Jednak zdaniem europosła Pawła Kowala są one symboliczne. - Tak zwane sankcje, czyli zawieszanie rozmów miało już miejsce. Rozmowy od dawna są zawieszone i nie mają dalszego ciągu - podkreślił europoseł.
Kryzys na Ukrainie: serwis specjalny portalu PolskieRadio.pl
Europejscy przywódcy zagrozili jednak, że jeśli Rosja nie wycofa wojsk z Krymu to możliwe są kolejne sankcje. - Mogłoby to polegać na blokowaniu środków w bankach zachodnich, ograniczaniu inwestycji, handlu - wyliczał europoseł Janusz Zemke.

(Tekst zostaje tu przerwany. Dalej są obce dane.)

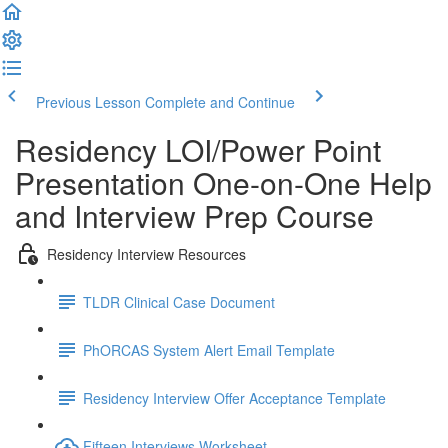
Previous Lesson
Complete and Continue
Residency LOI/Power Point
Presentation One-on-One Help
and Interview Prep Course
Residency Interview Resources
TLDR Clinical Case Document
PhORCAS System Alert Email Template
Residency Interview Offer Acceptance Template
Fifteen Interviews Worksheet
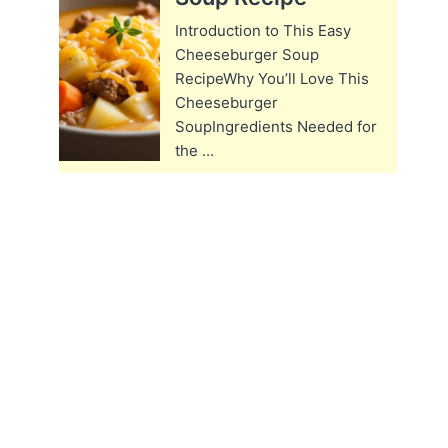
Introduction to This Easy
Cheeseburger Soup
RecipeWhy You’ll Love This
Cheeseburger
SoupIngredients Needed for
the ...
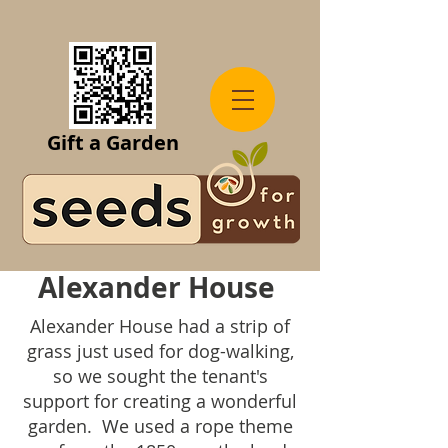
Gift a Garden
Alexander House
Alexander House had a strip of
grass just used for dog-walking,
so we sought the tenant's
support for creating a wonderful
garden. We used a rope theme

Problem w tym, że takie sankcję dotknęłyby też wiele europejskich krajów. Dlatego na razie nie ma zgody na ich zastosowanie. Jednak zdaniem Kowala nie ma na co czekać. - Z sankcjami jest jak z antybiotykiem. Jeśli nie podamy go o odpowiedniej porze to nie zadziała i trzeba zastosować ostrzejsze rozwiązania - dodał Kowal.
Celem szczytu w Brukseli było też doprowadzenie do bezpośrednich rozmów pomiędzy Rosją i Ukrainą. Europejscy liderzy zdecydowali, że jeżeli negocjacje pomiędzy krajami nie rozpoczną się w ciągu kilku najbliższych dni i nie przyniosą żadnych rezultatów to UE wprowadzi sankcje wizowe dla osób odpowiedzialnych za działania na Krymie. Zamrozi też ich aktywa w europejskich bankach.